WORK REQUIRED:
Look below for the line containing "Trường Cao đẳng Dầu khí – TP" and the line containing "Dầu khí – TP Vũng Tàu đã tổ chức"; repeat exactly those two lines and all lines between them, and nothing else.
Start of INFORMATION PROVIDED
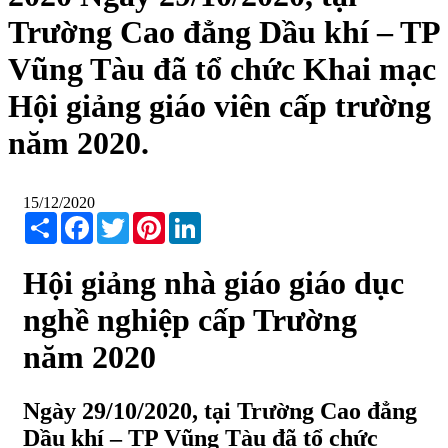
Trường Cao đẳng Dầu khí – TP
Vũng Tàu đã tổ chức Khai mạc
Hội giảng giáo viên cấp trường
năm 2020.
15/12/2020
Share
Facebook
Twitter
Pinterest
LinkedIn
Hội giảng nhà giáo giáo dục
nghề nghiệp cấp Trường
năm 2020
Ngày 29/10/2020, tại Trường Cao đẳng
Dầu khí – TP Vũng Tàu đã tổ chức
End of INFORMATION PROVIDED
Start of INFORMATION PROVIDED
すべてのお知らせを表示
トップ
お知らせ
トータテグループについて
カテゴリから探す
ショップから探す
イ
End of INFORMATION PROVIDED
OUTPUT:
Trường Cao đẳng Dầu khí – TP
Vũng Tàu đã tổ chức Khai mạc
Hội giảng giáo viên cấp trường
năm 2020.
15/12/2020
Share
Facebook
Twitter
Pinterest
LinkedIn
Hội giảng nhà giáo giáo dục
nghề nghiệp cấp Trường
năm 2020
Ngày 29/10/2020, tại Trường Cao đẳng
Dầu khí – TP Vũng Tàu đã tổ chức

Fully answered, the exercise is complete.